# temp control on my new lang 48



## timmyt509 (Nov 14, 2010)

So yesterday I used my new lang 48 patio and it was hard for me to keep even temp. Maybe because it was my first smoke in it and also it was around 40 degrees outside. But it seemed like i had to have both intakes on firebox opened to about 3/4 to get it to stay around 240. I would add 2-4 small pieces of wood every 40-50 minutes but my temps where all over the place so I was wondering with all you lang smokers out there if you can give some advice for next smoke please? thanks.


----------



## forluvofsmoke (Nov 14, 2010)

Was your rig protected from the wind? Wind is usually the worst culprit for temp control. Cold ambient temps or continuous precipitation won't have much effect on temp swings...either the fire box will put out enough BTUs to get you where you want to be, or it won't.

Also, is your wood completely seasoned (dried)?

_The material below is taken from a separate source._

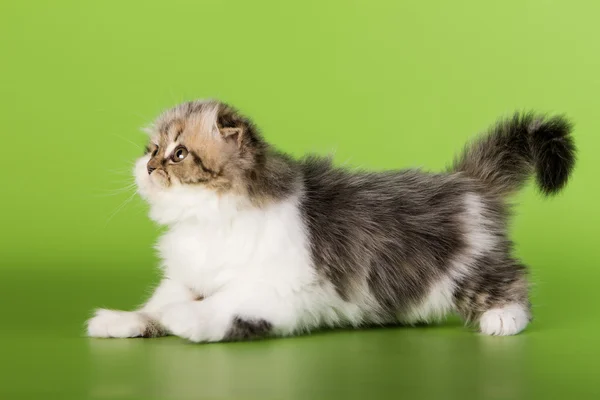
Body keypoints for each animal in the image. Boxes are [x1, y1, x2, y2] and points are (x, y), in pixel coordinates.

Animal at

The thing with solid fuel fired smokers is that a constant temp is nearly impossible, especially with smaller rigs (with the exception of using the minion method with charcoal). As the fuel supply burns down in volume it will put out less BTUs, and as more fuel is added and it begins burning the BTU output will increase. Temp swings are normal and expected.

I don't have a stick burner, but in my charcaol smokers I try to maintain an average temp somewhere close to the desired chamber temp. If it peaks at 25* over after adding fuel, and then drops 25* below before adding fuel again, I just keep a mental note of it.

With a side fire box, you can reduce your peaks and valleys in chamber temp by adding fuel in smaller amounts more often. It's more fire tending, but if that's what it takes...

Probably not the answer you wanted to see, but some insight and food for thought if nothing else.

Eric


----------